EXERCISE REQUIREMENTS —
If a line includes "clothing", copy it out of the entries.

[Stored data entries]
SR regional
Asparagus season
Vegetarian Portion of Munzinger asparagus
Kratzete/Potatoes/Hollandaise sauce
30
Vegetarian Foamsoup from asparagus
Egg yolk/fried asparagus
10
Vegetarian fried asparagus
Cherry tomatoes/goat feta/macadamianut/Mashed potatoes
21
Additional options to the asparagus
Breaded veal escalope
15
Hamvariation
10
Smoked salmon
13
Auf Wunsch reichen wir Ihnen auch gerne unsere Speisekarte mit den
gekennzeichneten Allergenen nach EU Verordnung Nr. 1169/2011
---
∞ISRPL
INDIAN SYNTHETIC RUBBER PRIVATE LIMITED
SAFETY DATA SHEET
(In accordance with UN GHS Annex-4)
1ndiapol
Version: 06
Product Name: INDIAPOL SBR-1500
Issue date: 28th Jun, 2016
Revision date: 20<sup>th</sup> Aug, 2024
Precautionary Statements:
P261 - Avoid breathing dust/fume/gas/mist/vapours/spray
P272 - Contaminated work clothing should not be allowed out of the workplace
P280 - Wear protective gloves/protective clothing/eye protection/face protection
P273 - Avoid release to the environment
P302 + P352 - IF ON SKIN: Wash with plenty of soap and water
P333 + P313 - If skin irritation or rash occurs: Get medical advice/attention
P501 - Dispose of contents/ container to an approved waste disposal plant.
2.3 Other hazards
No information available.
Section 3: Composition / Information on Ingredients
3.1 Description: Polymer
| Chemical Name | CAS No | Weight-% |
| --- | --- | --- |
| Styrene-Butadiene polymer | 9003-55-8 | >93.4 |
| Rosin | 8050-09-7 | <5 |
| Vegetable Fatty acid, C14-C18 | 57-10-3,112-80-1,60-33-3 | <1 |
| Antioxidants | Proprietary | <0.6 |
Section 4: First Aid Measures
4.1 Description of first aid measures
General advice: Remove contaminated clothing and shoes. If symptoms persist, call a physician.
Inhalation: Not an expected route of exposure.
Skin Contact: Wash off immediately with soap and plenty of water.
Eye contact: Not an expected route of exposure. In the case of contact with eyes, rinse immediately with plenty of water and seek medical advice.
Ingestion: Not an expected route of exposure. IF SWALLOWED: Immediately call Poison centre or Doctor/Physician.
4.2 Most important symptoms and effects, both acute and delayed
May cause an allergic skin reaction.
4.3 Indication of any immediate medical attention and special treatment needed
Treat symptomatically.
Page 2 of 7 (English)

ANSWER TO THE PROBLEM —
P272 - Contaminated work clothing should not be allowed out of the workplace
P280 - Wear protective gloves/protective clothing/eye protection/face protection
General advice: Remove contaminated clothing and shoes. If symptoms persist, call a physician.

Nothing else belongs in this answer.